*Text block:*
----

Book you most want to read again for the first time:
The Road by Cormac McCarthy. I stole my then-boyfriend's copy from his nightstand after watching him stay up all night reading it, and then I did the exact same thing. What a taut, terrifying, brilliant page-turner.
Australian books you recommend:
Tall Man by Chloe Hooper is about the appallingly handled death in custody of an Indigenous man on Palm Island in Queensland, Australia. It happened on the same island Thea Astley's The Multiple Effects of Rainshadow is set, and Hooper lays bare the Queensland Police and the racism and prejudice that led to violence and tragedy as she sits in on the police officer's trial.
Recollections of a Bleeding Heart: A Portrait of Paul Keating PM by Don Watson. This very large tome is part memoir, part biography by Keating's speechwriter. If you like good writing, it's a joy to read and an incredible insight into a time of huge transformation for Australia.

----

*Required work:*
1. Decide whether each statement below agrees with the book recommendations above. Answer yes or no for each, and quote the words of the text that settle it.
(a) The copy of The Road that the writer read came from a boyfriend's nightstand.
(b) Tall Man concerns events on a different island from the one where The Multiple Effects of Rainshadow is set.
(c) The author of Recollections of a Bleeding Heart worked as Keating's speechwriter.
2. According to the book recommendations above, where did the death in custody described in Tall Man occur?

*Information:*

----

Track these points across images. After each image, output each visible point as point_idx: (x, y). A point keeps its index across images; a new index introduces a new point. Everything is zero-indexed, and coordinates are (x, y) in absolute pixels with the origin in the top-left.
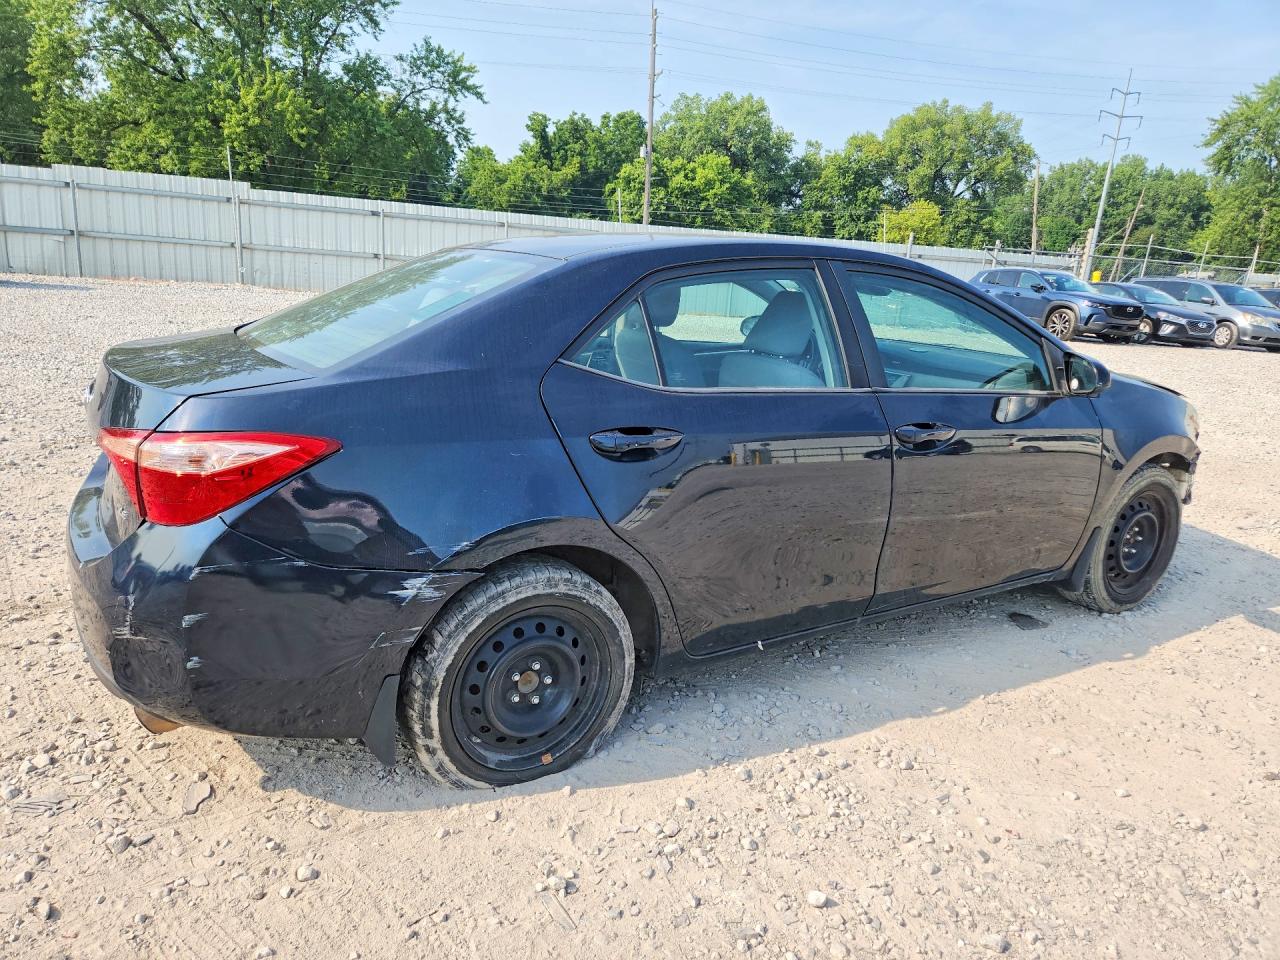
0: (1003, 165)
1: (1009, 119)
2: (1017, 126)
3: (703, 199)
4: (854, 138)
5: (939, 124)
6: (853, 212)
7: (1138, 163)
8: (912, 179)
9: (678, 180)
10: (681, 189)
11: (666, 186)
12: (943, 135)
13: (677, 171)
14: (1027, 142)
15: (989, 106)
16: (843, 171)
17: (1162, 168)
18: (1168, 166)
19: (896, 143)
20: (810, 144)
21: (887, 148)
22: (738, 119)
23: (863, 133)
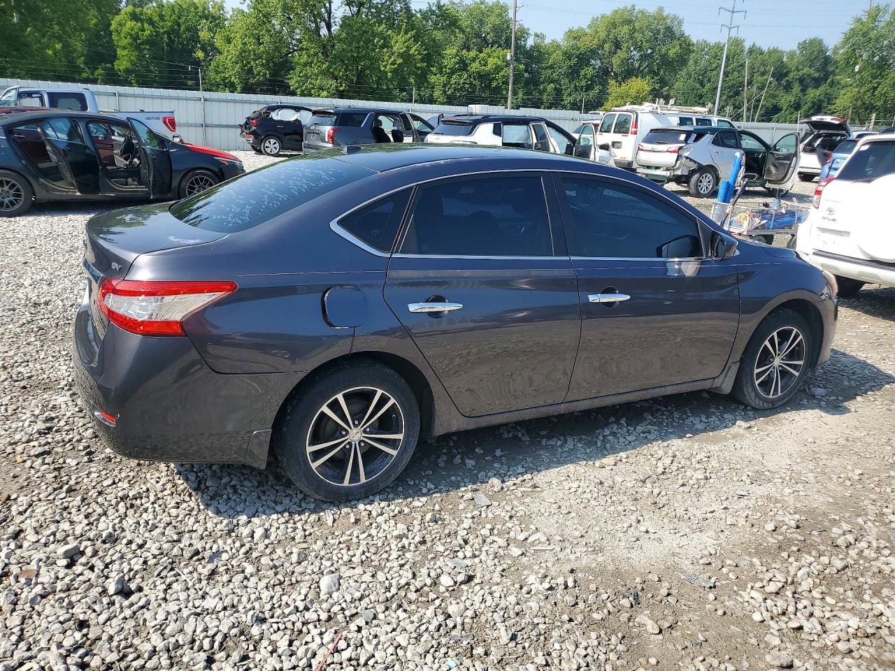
0: (674, 50)
1: (675, 18)
2: (680, 23)
3: (494, 79)
4: (570, 31)
5: (629, 22)
6: (577, 84)
7: (737, 43)
8: (616, 61)
9: (475, 67)
10: (478, 73)
11: (467, 71)
12: (634, 29)
13: (474, 60)
14: (686, 34)
15: (661, 9)
16: (568, 55)
17: (754, 46)
18: (758, 45)
19: (603, 35)
20: (537, 35)
21: (596, 40)
22: (492, 20)
23: (576, 28)
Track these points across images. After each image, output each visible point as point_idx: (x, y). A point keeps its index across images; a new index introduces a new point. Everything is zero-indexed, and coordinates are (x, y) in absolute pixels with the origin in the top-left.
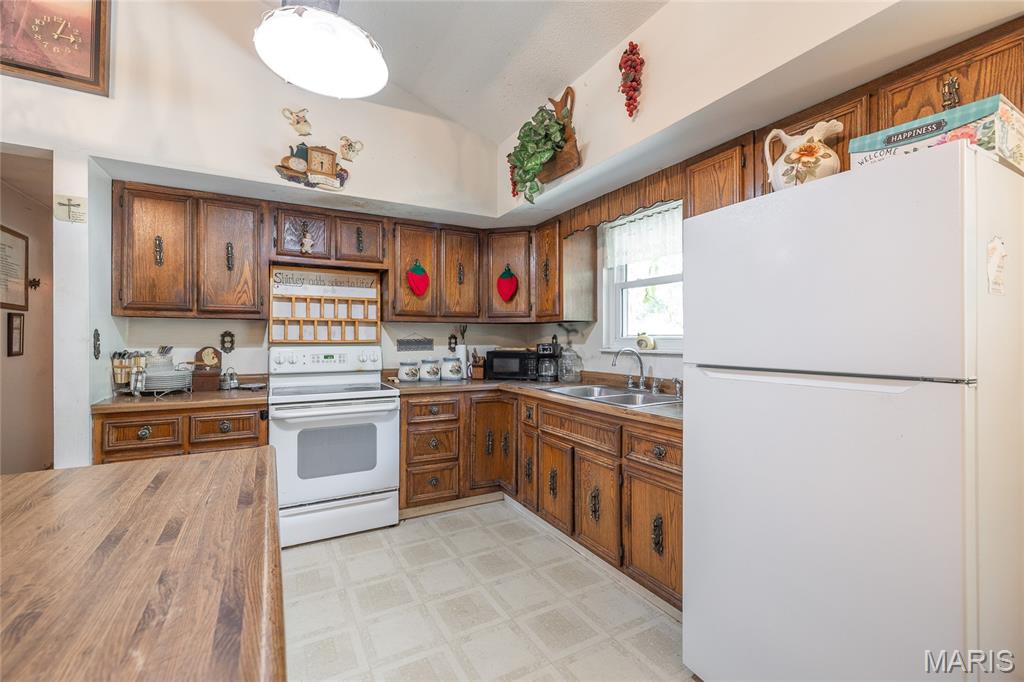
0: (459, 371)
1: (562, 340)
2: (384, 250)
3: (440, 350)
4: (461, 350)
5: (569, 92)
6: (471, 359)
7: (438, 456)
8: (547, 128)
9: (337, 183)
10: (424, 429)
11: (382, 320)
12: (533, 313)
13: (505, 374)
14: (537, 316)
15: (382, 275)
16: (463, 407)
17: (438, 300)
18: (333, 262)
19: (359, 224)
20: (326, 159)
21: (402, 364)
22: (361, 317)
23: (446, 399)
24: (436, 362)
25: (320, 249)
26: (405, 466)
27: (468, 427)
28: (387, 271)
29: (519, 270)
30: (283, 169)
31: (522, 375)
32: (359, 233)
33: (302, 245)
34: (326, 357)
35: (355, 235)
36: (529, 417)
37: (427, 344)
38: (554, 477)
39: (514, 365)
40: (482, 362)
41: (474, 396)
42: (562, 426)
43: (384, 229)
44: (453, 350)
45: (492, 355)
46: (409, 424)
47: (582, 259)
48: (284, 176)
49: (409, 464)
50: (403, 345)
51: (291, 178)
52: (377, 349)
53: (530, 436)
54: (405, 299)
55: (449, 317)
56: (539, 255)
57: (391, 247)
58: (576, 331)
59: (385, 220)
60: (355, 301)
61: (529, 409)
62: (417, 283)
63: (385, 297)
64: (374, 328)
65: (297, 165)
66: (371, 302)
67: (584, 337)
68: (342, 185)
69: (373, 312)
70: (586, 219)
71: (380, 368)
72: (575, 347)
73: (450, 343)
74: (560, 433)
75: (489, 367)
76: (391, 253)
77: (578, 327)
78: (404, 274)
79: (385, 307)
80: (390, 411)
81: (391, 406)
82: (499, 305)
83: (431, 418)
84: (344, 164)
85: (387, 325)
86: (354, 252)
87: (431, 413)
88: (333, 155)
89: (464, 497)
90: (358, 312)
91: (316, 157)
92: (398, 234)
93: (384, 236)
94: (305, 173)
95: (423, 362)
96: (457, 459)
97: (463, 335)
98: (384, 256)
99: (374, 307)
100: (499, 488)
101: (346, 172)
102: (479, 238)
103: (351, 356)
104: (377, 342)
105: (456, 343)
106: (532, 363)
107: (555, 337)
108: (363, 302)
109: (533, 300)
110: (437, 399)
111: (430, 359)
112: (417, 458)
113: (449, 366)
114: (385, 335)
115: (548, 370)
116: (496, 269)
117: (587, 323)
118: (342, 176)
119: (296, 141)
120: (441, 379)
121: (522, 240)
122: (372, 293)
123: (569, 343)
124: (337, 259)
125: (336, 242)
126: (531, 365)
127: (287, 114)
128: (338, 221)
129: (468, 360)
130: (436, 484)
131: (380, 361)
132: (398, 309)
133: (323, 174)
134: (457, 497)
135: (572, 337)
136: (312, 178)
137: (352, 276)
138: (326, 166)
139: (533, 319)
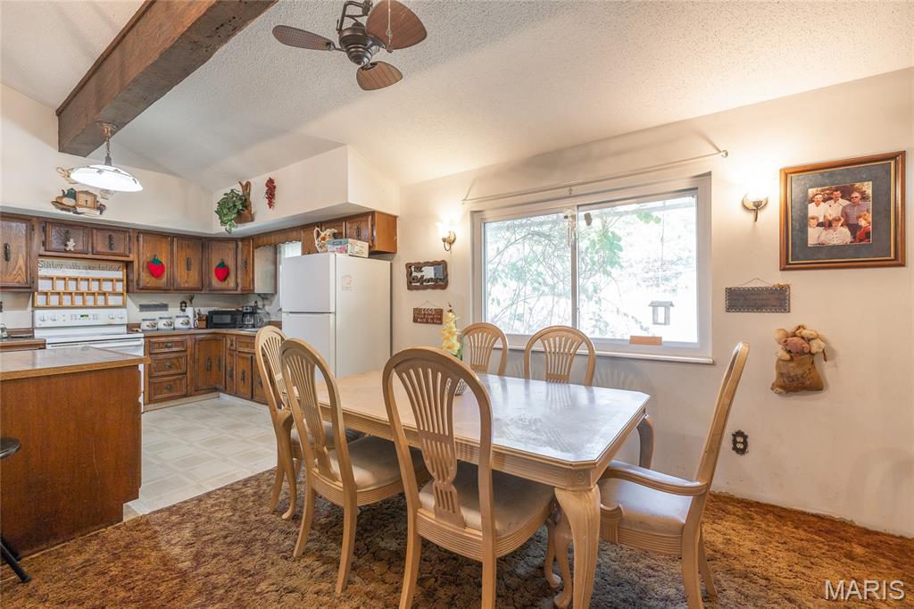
0: (188, 323)
1: (260, 304)
2: (130, 249)
3: (174, 311)
4: (189, 311)
5: (248, 184)
6: (197, 317)
7: (172, 372)
8: (234, 202)
9: (98, 213)
10: (161, 357)
11: (128, 291)
12: (239, 288)
13: (221, 324)
14: (242, 290)
15: (128, 265)
16: (190, 343)
17: (172, 279)
18: (90, 256)
19: (111, 233)
20: (89, 199)
21: (144, 320)
22: (111, 290)
23: (178, 339)
24: (171, 318)
25: (80, 247)
26: (147, 379)
27: (193, 355)
28: (132, 262)
29: (230, 263)
30: (57, 203)
31: (233, 325)
32: (110, 238)
33: (66, 245)
34: (82, 316)
35: (107, 240)
36: (232, 345)
37: (164, 307)
38: (243, 373)
39: (228, 319)
40: (204, 318)
41: (197, 337)
42: (247, 346)
43: (130, 236)
44: (184, 311)
45: (212, 313)
46: (151, 354)
47: (267, 260)
48: (57, 208)
49: (150, 377)
50: (143, 308)
51: (62, 209)
52: (123, 310)
53: (232, 356)
54: (146, 279)
55: (179, 290)
56: (242, 256)
57: (135, 247)
58: (267, 299)
59: (131, 231)
60: (105, 280)
61: (232, 341)
62: (155, 269)
63: (131, 277)
64: (121, 297)
65: (69, 202)
66: (118, 280)
67: (271, 302)
68: (101, 214)
69: (120, 287)
70: (273, 239)
71: (126, 322)
72: (267, 308)
73: (181, 307)
74: (246, 350)
75: (210, 320)
76: (135, 250)
77: (269, 297)
78: (145, 264)
79: (130, 284)
80: (137, 346)
81: (138, 343)
82: (215, 283)
83: (167, 350)
84: (102, 201)
85: (131, 295)
86: (106, 250)
87: (167, 347)
88: (95, 196)
89: (191, 396)
90: (107, 287)
91: (82, 198)
92: (141, 239)
93: (130, 240)
94: (74, 207)
95: (160, 318)
96: (185, 373)
97: (191, 301)
98: (130, 252)
99: (121, 284)
100: (215, 390)
101: (104, 206)
102: (203, 243)
103: (103, 315)
104: (124, 306)
105: (186, 306)
106: (239, 318)
107: (256, 302)
108: (112, 280)
109: (239, 281)
110: (171, 339)
111: (166, 316)
112: (156, 374)
113: (181, 320)
114: (129, 301)
115: (249, 320)
116: (215, 262)
117: (273, 294)
118: (101, 208)
119: (67, 187)
120: (174, 329)
121: (232, 246)
122: (120, 274)
123: (264, 305)
124: (93, 254)
125: (92, 243)
126: (237, 319)
127: (60, 170)
128: (95, 231)
129: (195, 316)
130: (170, 389)
131: (126, 318)
132: (142, 284)
133: (87, 207)
134: (186, 396)
135: (266, 303)
136: (79, 210)
137: (103, 264)
138: (89, 203)
139: (239, 291)
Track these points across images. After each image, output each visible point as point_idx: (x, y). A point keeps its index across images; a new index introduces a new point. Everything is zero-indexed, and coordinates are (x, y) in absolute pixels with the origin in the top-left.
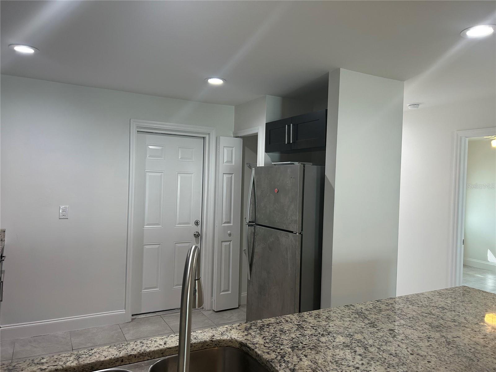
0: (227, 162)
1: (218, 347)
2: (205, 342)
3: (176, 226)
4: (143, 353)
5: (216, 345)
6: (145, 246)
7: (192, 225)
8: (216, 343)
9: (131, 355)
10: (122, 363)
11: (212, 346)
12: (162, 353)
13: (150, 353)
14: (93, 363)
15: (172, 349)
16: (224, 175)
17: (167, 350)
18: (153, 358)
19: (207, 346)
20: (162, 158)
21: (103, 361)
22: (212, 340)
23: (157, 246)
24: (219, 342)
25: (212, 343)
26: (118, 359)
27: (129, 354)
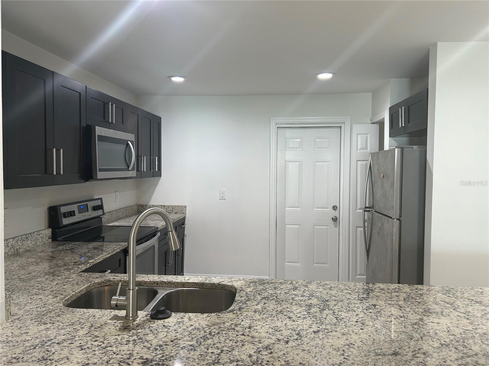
0: (361, 149)
1: (223, 289)
2: (214, 284)
3: (314, 210)
4: (170, 282)
5: (222, 287)
6: (287, 225)
7: (330, 209)
8: (222, 286)
9: (163, 281)
10: (158, 286)
11: (219, 288)
12: (183, 285)
13: (175, 283)
14: (140, 281)
15: (190, 284)
16: (358, 162)
17: (186, 284)
18: (177, 287)
19: (215, 287)
20: (300, 149)
21: (146, 281)
22: (219, 284)
23: (297, 226)
24: (224, 286)
25: (219, 286)
26: (155, 282)
27: (162, 281)
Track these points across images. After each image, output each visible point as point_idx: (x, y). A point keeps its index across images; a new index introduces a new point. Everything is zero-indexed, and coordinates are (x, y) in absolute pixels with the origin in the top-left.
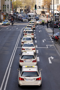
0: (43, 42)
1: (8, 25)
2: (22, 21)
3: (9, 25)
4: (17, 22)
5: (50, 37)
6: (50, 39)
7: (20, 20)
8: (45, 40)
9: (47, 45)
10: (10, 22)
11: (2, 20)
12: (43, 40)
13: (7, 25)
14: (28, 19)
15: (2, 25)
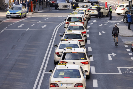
0: (110, 58)
1: (23, 17)
2: (56, 7)
3: (25, 17)
4: (43, 9)
5: (126, 46)
6: (125, 52)
7: (51, 5)
8: (114, 55)
9: (119, 68)
10: (26, 9)
11: (7, 6)
12: (109, 55)
13: (20, 18)
14: (72, 3)
15: (8, 17)
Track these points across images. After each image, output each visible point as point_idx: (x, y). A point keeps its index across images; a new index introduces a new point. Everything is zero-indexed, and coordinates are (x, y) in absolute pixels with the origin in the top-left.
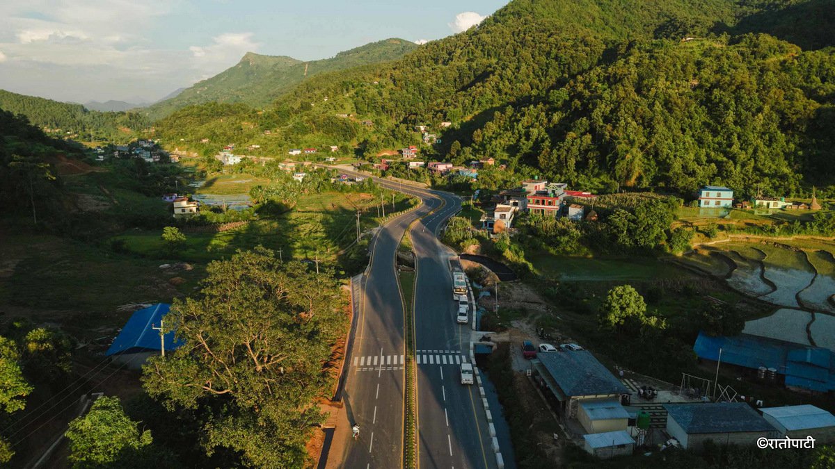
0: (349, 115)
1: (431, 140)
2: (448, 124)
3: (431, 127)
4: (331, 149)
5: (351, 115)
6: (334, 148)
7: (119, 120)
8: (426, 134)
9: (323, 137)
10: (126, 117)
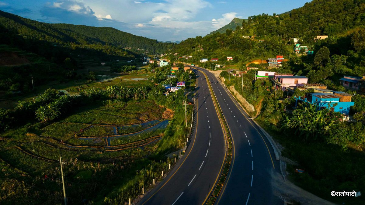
0: (250, 37)
1: (302, 51)
2: (324, 37)
3: (307, 40)
4: (227, 59)
5: (252, 37)
6: (229, 58)
7: (168, 46)
8: (298, 45)
9: (229, 51)
10: (171, 45)
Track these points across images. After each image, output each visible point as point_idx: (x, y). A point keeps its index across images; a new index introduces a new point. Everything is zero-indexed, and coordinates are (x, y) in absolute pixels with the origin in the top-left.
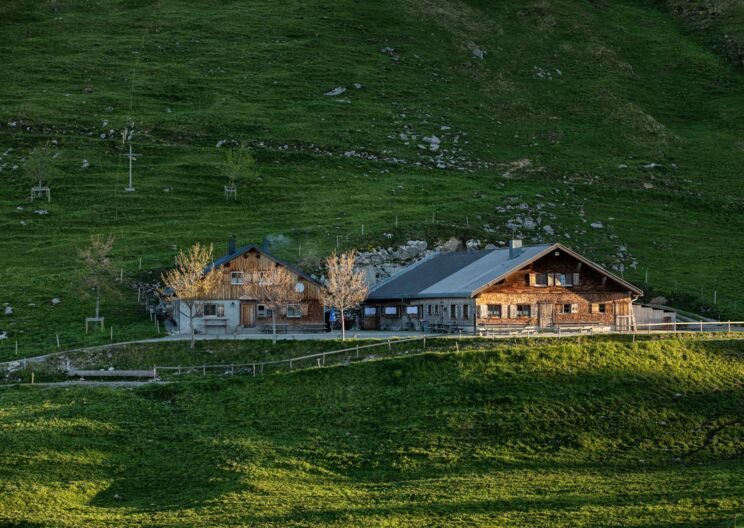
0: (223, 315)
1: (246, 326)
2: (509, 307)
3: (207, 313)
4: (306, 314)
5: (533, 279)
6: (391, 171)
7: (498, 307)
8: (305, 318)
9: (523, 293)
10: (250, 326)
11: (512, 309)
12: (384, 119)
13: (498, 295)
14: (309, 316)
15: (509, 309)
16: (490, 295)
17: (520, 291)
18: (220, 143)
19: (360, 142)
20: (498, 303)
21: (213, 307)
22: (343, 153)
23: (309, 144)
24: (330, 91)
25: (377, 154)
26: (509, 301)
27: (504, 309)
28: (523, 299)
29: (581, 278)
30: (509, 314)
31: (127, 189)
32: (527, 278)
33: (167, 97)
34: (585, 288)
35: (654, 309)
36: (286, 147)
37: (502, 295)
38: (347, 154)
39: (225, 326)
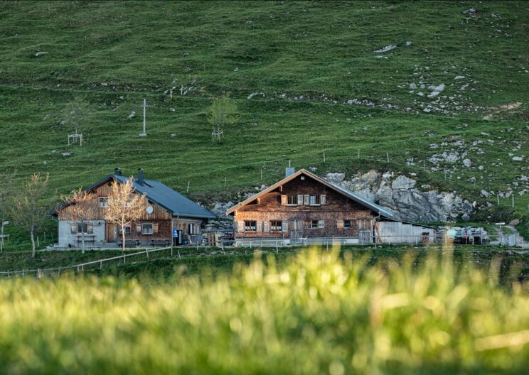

----

*Responses by task:*
1.
(a) Yes: "I stole my then-boyfriend's copy from his nightstand"
(b) No: "It happened on the same island Thea Astley's The Multiple Effects of Rainshadow is set"
(c) Yes: "part biography by Keating's speechwriter"

2. On Palm Island in Queensland, Australia.